Friday, November 11, 2011
Call of Duty
Earlier this week people lined up hours in advance of store openings to get the latest version of one of the most popular video games ever, Call of Duty.http://www.callofduty.com/mw3
I have never been a video game person, which is an indication of my age, but I know that this is a huge industry. In fact the release of a new video game or its latest version can be bigger than a blockbuster movie. We're talking about billions of dollars here. The cost of developing them can exceed a Hollywood movie and the failure of a single game can send a company into bankruptcy.

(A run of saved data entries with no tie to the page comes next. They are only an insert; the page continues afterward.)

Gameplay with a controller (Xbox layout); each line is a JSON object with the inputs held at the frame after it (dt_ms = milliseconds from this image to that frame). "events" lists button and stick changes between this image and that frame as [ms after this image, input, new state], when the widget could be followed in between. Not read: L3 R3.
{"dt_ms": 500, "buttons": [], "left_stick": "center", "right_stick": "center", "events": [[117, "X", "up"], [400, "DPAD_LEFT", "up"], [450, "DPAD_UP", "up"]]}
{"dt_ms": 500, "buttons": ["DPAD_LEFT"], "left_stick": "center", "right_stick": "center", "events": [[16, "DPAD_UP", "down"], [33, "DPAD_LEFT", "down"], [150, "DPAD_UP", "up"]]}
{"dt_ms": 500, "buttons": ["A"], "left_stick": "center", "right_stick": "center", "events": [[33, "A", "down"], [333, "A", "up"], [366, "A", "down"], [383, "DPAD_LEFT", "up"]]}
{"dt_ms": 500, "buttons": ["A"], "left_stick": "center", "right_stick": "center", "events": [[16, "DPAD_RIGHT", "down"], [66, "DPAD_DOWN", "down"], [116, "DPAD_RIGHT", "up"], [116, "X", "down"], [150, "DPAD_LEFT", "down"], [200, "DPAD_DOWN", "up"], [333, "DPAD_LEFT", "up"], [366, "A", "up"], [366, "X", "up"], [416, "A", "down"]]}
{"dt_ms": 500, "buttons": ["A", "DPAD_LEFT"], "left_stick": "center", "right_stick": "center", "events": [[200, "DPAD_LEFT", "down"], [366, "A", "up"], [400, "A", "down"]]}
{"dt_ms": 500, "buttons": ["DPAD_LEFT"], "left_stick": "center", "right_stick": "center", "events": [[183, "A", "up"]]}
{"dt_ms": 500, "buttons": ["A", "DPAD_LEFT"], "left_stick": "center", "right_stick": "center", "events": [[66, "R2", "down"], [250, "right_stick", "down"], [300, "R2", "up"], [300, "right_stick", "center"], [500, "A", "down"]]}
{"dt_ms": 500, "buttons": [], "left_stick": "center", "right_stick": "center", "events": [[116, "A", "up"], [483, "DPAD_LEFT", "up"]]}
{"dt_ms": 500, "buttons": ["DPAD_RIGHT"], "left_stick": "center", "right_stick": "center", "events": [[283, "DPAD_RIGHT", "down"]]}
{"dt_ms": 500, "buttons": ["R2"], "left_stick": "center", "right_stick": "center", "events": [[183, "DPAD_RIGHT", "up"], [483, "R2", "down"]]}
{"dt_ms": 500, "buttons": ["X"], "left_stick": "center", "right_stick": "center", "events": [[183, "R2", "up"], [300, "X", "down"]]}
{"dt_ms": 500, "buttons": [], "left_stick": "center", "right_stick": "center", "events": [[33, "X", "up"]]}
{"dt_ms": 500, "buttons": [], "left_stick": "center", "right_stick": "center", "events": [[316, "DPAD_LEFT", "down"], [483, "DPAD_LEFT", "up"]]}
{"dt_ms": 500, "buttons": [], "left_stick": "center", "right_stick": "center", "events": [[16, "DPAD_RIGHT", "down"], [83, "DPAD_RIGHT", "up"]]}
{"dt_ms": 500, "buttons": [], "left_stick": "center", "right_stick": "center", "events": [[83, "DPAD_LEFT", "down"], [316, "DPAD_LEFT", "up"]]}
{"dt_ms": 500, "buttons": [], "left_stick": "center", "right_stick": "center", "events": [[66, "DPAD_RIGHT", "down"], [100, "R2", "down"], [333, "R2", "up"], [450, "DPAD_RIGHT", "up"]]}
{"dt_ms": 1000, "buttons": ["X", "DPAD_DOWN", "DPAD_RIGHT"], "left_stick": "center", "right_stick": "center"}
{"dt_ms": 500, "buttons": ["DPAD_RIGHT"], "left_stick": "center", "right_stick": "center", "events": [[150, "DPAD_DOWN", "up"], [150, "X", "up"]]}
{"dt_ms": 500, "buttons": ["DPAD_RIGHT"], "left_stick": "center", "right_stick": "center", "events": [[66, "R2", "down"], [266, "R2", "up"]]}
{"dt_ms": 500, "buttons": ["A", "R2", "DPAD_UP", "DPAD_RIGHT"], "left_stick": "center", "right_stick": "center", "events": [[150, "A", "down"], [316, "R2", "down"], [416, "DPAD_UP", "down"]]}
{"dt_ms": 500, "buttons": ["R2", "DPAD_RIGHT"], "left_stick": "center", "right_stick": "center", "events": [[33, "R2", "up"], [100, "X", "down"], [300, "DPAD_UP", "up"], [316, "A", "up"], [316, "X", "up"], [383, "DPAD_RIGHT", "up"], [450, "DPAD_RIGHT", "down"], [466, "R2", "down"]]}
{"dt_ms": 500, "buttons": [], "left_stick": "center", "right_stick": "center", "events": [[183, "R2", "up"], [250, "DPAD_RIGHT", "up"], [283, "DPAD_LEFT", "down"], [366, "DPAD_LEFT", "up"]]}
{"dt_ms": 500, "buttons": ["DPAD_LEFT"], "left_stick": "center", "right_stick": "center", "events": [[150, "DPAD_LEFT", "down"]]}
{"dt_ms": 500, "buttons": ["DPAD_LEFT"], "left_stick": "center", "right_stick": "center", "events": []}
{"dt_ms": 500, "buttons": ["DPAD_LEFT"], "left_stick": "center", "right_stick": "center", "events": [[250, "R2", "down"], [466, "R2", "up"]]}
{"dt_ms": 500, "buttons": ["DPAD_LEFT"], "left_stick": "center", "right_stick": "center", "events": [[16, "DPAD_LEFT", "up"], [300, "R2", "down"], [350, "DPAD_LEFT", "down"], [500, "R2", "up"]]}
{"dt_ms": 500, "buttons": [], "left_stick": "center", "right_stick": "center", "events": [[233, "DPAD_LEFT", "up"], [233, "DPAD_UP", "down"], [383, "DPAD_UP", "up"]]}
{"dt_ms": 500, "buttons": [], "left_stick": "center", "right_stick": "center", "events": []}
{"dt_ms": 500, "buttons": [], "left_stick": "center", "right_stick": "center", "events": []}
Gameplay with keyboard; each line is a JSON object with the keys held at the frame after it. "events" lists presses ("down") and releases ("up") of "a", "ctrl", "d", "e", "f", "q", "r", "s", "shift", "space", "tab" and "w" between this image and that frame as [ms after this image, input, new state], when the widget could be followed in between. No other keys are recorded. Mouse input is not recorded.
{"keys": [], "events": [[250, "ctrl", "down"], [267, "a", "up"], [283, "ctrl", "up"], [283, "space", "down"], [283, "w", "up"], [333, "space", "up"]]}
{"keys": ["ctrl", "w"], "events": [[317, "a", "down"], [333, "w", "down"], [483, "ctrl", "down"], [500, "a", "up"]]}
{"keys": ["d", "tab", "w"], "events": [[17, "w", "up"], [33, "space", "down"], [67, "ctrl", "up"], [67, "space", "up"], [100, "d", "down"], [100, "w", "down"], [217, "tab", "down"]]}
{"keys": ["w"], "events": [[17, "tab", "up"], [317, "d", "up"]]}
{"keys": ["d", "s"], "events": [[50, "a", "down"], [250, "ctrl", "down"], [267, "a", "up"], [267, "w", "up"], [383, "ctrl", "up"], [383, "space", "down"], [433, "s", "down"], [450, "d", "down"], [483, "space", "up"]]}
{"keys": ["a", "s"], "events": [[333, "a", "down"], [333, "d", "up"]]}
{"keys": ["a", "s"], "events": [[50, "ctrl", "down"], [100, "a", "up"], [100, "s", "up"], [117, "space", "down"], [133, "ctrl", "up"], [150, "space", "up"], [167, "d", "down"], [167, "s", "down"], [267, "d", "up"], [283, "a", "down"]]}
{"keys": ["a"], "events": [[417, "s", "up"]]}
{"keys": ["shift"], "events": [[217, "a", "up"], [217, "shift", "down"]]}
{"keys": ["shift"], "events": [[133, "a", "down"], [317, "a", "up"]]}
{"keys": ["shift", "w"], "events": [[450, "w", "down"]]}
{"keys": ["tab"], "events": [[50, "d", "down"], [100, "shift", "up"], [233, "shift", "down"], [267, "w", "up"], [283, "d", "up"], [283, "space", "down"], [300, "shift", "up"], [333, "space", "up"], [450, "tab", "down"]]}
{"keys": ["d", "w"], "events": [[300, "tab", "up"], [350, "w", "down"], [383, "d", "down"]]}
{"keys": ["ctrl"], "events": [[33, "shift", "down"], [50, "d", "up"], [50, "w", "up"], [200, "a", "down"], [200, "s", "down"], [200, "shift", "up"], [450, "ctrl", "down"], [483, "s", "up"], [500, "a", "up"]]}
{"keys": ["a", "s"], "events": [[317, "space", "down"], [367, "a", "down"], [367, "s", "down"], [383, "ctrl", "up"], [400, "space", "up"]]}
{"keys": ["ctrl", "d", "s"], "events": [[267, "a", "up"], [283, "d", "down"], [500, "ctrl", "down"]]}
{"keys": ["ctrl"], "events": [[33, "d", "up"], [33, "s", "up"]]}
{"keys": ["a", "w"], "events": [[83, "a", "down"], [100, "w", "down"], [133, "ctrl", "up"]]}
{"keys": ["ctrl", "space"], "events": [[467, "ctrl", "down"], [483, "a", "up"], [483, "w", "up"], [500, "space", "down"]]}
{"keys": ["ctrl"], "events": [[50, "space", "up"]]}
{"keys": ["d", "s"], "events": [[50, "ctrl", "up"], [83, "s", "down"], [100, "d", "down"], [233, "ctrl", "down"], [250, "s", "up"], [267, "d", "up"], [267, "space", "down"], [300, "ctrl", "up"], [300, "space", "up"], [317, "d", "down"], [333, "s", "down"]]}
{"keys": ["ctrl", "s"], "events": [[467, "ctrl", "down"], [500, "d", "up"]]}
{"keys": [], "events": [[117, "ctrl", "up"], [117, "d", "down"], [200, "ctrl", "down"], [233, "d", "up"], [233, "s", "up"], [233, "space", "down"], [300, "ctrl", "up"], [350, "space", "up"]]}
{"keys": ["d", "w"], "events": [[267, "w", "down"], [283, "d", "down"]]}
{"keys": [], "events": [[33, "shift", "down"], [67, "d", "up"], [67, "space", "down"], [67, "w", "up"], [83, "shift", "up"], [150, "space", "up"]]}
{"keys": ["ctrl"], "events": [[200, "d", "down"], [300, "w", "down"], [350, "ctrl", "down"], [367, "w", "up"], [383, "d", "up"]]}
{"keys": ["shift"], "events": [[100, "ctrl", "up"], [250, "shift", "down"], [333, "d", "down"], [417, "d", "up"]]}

It had not occurred to me that war games including Call of Duty:Modern Warfare 3 are intentionally released in the week leading up to Remembrance Day to draught in behind the patriotism many people feel at this time of year. There are veterans' organizations which have protested this trend, feeling it is disrespectful to in effect use the sacrifices of military personnel to promote these games.
In contrast, last week our tween youth group spent time with one of our two remaining WWII veterans. Rae Abernathy is a remarkable elder statesman in our congregation, a person our children and youth can look up to regardless of his war service. I was pleased to hear that Laura, our child and youth worker, arranged this. Rae was also our representative veteran in last Sunday's service. He is always supportive of the peace aspect of that worship service. We don't post photos of our children for security reasons but there is a great shot of Rae bedecked with medals in the midst of a dozen young people on our bulletin board.
What are your feelings about this on Remembrance Day? What will happen in the schools where some of you teach? Will you be attending a Remembrance ceremony somewhere? One thing for sure: war is not a game. I am grateful for those in the past and present who answered the true call of duty.